The leaders of South Korea, China and Japan together laid a foundation to expand regional cooperation in a joint declaration after their trilateral summit meeting in Beijing.

The three countries have finally joined the global trend of regional integration. East Asia has lagged behind in this global trend toward cooperative trade and security. The three countries account for 70 percent of the region’s gross domestic product, and if they established an economic bloc it would be the world’s third-largest after the North American Free Trade Agreement and the European Union.

At the summit, the leaders agreed to strengthen mutual political and diplomatic trust while reinforcing economic ties. They promised to show a united front on global economic issues such as policies towards protectionism during international forums like the Group of 20 summit meetings. They even coordinated ideas on initiating free trade agreements and ways to launch joint efforts for green growth and conservation.
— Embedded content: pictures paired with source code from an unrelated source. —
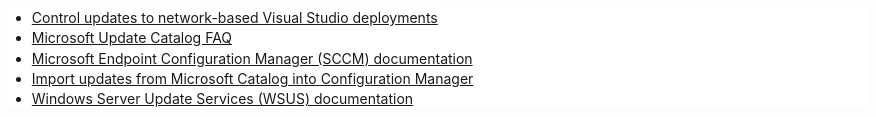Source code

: * [Control updates to network-based Visual Studio deployments](../install/controlling-updates-to-visual-studio-deployments.md)
* [Microsoft Update Catalog FAQ](https://www.catalog.update.microsoft.com/faq.aspx)
* [Microsoft Endpoint Configuration Manager (SCCM) documentation](/mem/configmgr)
* [Import updates from Microsoft Catalog into Configuration Manager](/mem/configmgr/sum/get-started/synchronize-software-updates#import-updates-from-the-microsoft-update-catalog)
* [Windows Server Update Services (WSUS) documentation](/windows-server/administration/windows-server-update-services/get-started/windows-server-update-services-wsus)
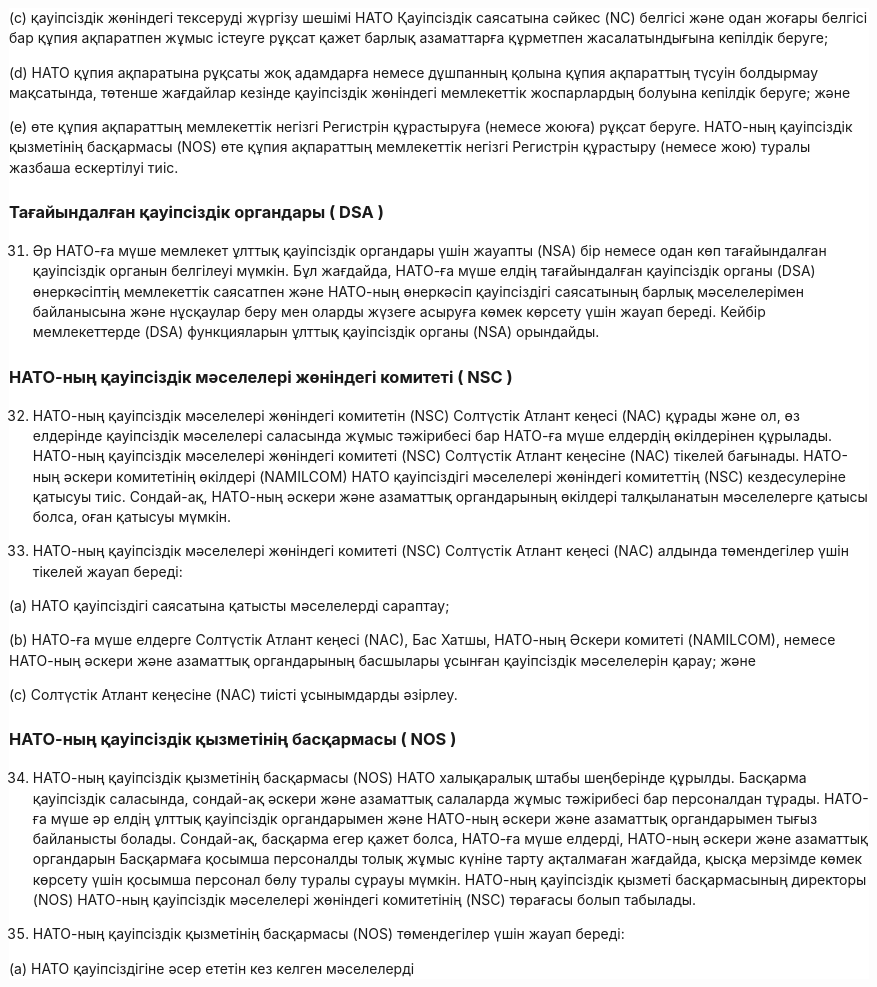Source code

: (с) қауіпсіздік жөніндегі тексеруді жүргізу шешімі НАТО Қауіпсіздік саясатына сәйкес (NС) белгісі және одан жоғары белгісі бар құпия ақпаратпен жұмыс істеуге рұқсат қажет барлық азаматтарға құрметпен жасалатындығына кепілдік беруге;

(d) НАТО құпия ақпаратына рұқсаты жоқ адамдарға немесе дұшпанның қолына құпия ақпараттың түсуін болдырмау мақсатында, төтенше жағдайлар кезінде қауіпсіздік жөніндегі мемлекеттік жоспарлардың болуына кепілдік беруге; және

(е) өте құпия ақпараттың мемлекеттік негізгі Регистрін құрастыруға (немесе жоюға) рұқсат беруге. НАТО-ның қауіпсіздік қызметінің басқармасы (NOS) өте құпия ақпараттың мемлекеттік негізгі Регистрін құрастыру (немесе жою) туралы жазбаша ескертілуі тиіс.

### Тағайындалған қауіпсіздік органдары ( DSА )

31. Әр НАТО-ға мүше мемлекет ұлттық қауіпсіздік органдары үшін жауапты (NSА) бір немесе одан көп тағайындалған қауіпсіздік органын белгілеуі мүмкін. Бұл жағдайда, НАТО-ға мүше елдің тағайындалған қауіпсіздік органы (DSА) өнеркәсіптің мемлекеттік саясатпен және НАТО-ның өнеркәсіп қауіпсіздігі саясатының барлық мәселелерімен байланысына және нұсқаулар беру мен оларды жүзеге асыруға көмек көрсету үшін жауап береді. Кейбір мемлекеттерде (DSА) функцияларын ұлттық қауіпсіздік органы (NSА) орындайды.

### НАТО-ның қауіпсіздік мәселелері жөніндегі комитеті ( NSC )

32. НАТО-ның қауіпсіздік мәселелері жөніндегі комитетін (NSC) Солтүстік Атлант кеңесі (NAC) құрады және ол, өз елдерінде қауіпсіздік мәселелері саласында жұмыс тәжірибесі бар НАТО-ға мүше елдердің өкілдерінен құрылады. НАТО-ның қауіпсіздік мәселелері жөніндегі комитеті (NSC) Солтүстік Атлант кеңесіне (NАС) тікелей бағынады. НАТО-ның әскери комитетінің өкілдері (NAMILСОМ) НАТО қауіпсіздігі мәселелері жөніндегі комитеттің (NSC) кездесулеріне қатысуы тиіс. Сондай-ақ, НАТО-ның әскери және азаматтық органдарының өкілдері талқыланатын мәселелерге қатысы болса, оған қатысуы мүмкін.

33. НАТО-ның қауіпсіздік мәселелері жөніндегі комитеті (NSC) Солтүстік Атлант кеңесі (NAС) алдында төмендегілер үшін тікелей жауап береді:

(а) НАТО қауіпсіздігі саясатына қатысты мәселелерді сараптау;

(b) НАТО-ға мүше елдерге Солтүстік Атлант кеңесі (NAС), Бас Хатшы, НАТО-ның Әскери комитеті (NAMILСОМ), немесе НАТО-ның әскери және азаматтық органдарының басшылары ұсынған қауіпсіздік мәселелерін қарау; және

(с) Солтүстік Атлант кеңесіне (NAС) тиісті ұсынымдарды әзірлеу.

### НАТО-ның қауіпсіздік қызметінің басқармасы ( NOS )

34. НАТО-ның қауіпсіздік қызметінің басқармасы (NOS) НАТО халықаралық штабы шеңберінде құрылды. Басқарма қауіпсіздік саласында, сондай-ақ әскери және азаматтық салаларда жұмыс тәжірибесі бар персоналдан тұрады. НАТО-ға мүше әр елдің ұлттық қауіпсіздік органдарымен және НАТО-ның әскери және азаматтық органдарымен тығыз байланысты болады. Сондай-ақ, басқарма егер қажет болса, НАТО-ға мүше елдерді, НАТО-ның әскери және азаматтық органдарын Басқармаға қосымша персоналды толық жұмыс күніне тарту ақталмаған жағдайда, қысқа мерзімде көмек көрсету үшін қосымша персонал бөлу туралы сұрауы мүмкін. НАТО-ның қауіпсіздік қызметі басқармасының директоры (NOS) НАТО-ның қауіпсіздік мәселелері жөніндегі комитетінің (NSС) төрағасы болып табылады.

35. НАТО-ның қауіпсіздік қызметінің басқармасы (NOS) төмендегілер үшін жауап береді:

(а) НАТО қауіпсіздігіне әсер ететін кез келген мәселелерді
The agreement should not stop at rhetoric, and officials should now work out action plans. Korea, as a relatively smaller economy, should discreetly study its role in the trilateral relationship.

China and Japan are traditional rivals and won’t likely easily see eye-to-eye on many issues. Seoul must prove its prowess in mediation by ironing out differences on thorny issues like negotiating terms for a free trade deal among the three countries.

The birth of a regional community and its economic implications open doors to new opportunities for Korea.

Domestically, we must encourage corporations big and small to sharpen their competitiveness to capitalize on the new environment. On the foreign front, we must cement traditional ties with the United States to expand our international status and role in balancing the powers in Northeast Asia.